Présentation de l'éditeur
Dans les systèmes juridiques actuels, l’accent est mis sur le monopole du juge constitutionnel en matière d’interprétation de la constitution. La figure de cet interprète dit authentique et ses décisions s’imposent dans ce contexte comme ultime référence pour découvrir, analyser et discuter le contenu de la constitution. Or, bien que les procédures constitutionnelles convergent vers une logique de « dernier mot », quelle que soit la procédure concernée, elles ouvrent aussi la porte à des voix séparées, parallèles, discordantes, concurrentes. Le travail d’identification de ces différentes voix s’impose alors autant comme une approche singulière de la fabrique du contenu de la constitution, que comme une méthode particulière d’analyse des interprétations fournies par les juges constitutionnels.

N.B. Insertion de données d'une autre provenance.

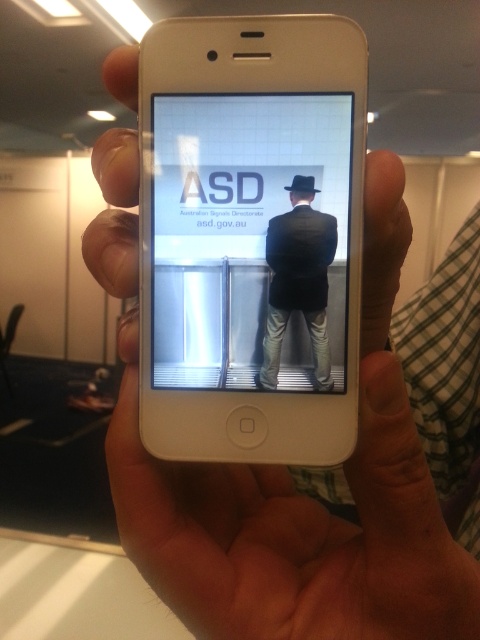
Question: Is white glossy poster at center to the right of dark suit at center from the viewer's perspective?

Choices:
 (A) yes
 (B) no

Answer: (B)

Question: Where is white glossy poster at center located in relation to dark suit at center in the image?

Choices:
 (A) below
 (B) above

Answer: (B)

Question: Which of the following is the farthest from the observer?

Choices:
 (A) white glossy poster at center
 (B) dark suit at center

Answer: (B)

Question: Is white glossy poster at center smaller than dark suit at center?

Choices:
 (A) no
 (B) yes

Answer: (A)

Question: Which object appears closest to the camera in this image?

Choices:
 (A) dark suit at center
 (B) white glossy poster at center

Answer: (B)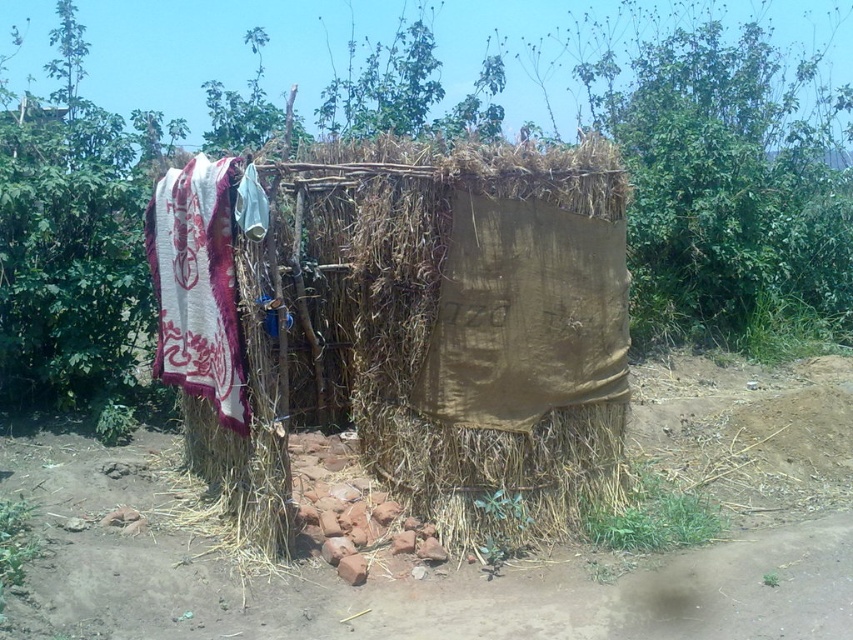
Looking at this image, is brown dirt field at lower left positioned at the back of burlap cloth at center?

No, it is not.

Is point (167, 472) positioned in front of point (276, 500)?

No, (167, 472) is behind (276, 500).

Where is `brown dirt field at lower left`? The width and height of the screenshot is (853, 640). brown dirt field at lower left is located at coordinates (476, 561).

Which of these two, burlap cloth at center or white woven cloth at left, stands taller?

burlap cloth at center is taller.

You are a GUI agent. You are given a task and a screenshot of the screen. Output one action in this format:
    pyautogui.click(x=<x>, y=<y>)
    Task: Click on the burlap cloth at center
    The width and height of the screenshot is (853, 640).
    Given the screenshot: What is the action you would take?
    pyautogui.click(x=486, y=326)

Between burlap cloth at center and brown fabric at center, which one has less height?

With less height is brown fabric at center.

Does burlap cloth at center have a lesser height compared to brown fabric at center?

No, burlap cloth at center is not shorter than brown fabric at center.

Identify the location of burlap cloth at center. The image size is (853, 640). (486, 326).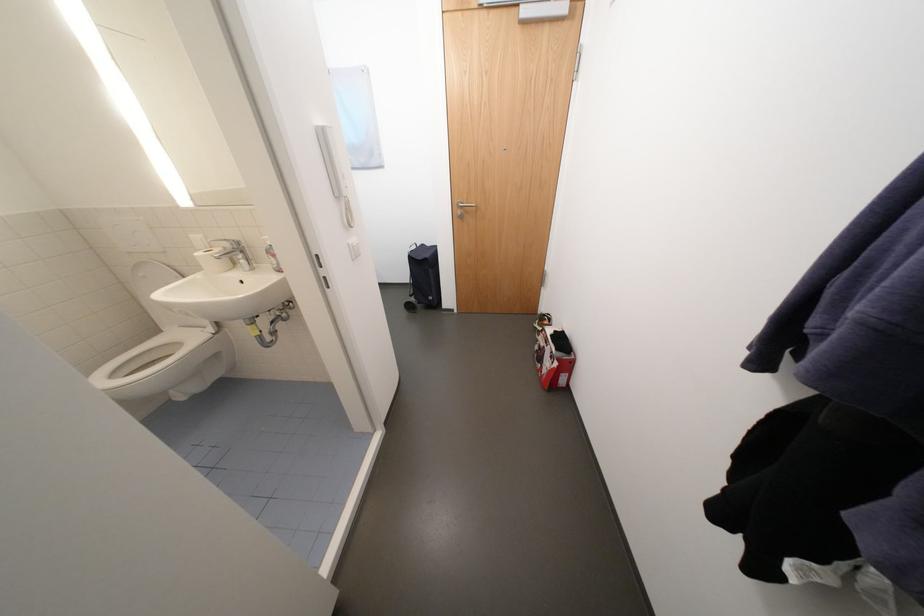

Dans le cadre de la Question prioritaire de constitutionnalité, la multiplication du nombre d’acteurs – requérants, avocats, juges dit « ordinaires », gouvernement –, appelés à intervenir dans la procédure, a particulièrement soulevé la question de la confrontation de leurs différentes prétentions interprétatives, en même temps qu’elle a invité à une réflexion sur le choix de l’interprétation opéré par le juge constitutionnel. Qu’il s’agisse pour ce dernier d’ignorer ou bien d’épouser les arguments soulevés devant lui, l’interprétation retenue n’est pas seulement détermination du contenu d’un texte mais également réponse juridictionnelle à la question posée par les acteurs de la procédure et réaction aux stratégies contentieuses de ces derniers.
S’intéresser à la fabrique plurielle des interprétations constitutionnelles, c’est ainsi en parallèle envisager les interprétations du juge constitutionnel en tant qu’interactions. Mais, si les interprétations dites authentiques ne sont pas détermination abstraite du contenu de la constitution, elles ne sont pas non plus, en tant qu’interactions, le résultat d’un dialogue. Elles sont davantage la manifestation d’un échange d’arguments juridiques convenables, des solutions provoquées par le stock d’arguments disponibles ; rhétorique d’une entente sur le minimum.
L’homogénéisation concurrentielle du langage constitutionnel, et de celui des droits et libertés en particulier, est alors un champ privilégié d’investigation pour une analyse critique de l’interprétation exclusivement juridictionnelle de la constitution.
Actes du colloque organisé à l’Université de Paris Nanterre par le CTAD.
Cet ouvrage a été publié avec le soutien financier du Centre de théorie et analyse du droit (UMR 7074, Université Paris Nanterre), de l’Université Paris Nanterre et de la Mission de recherche Droit & Justice.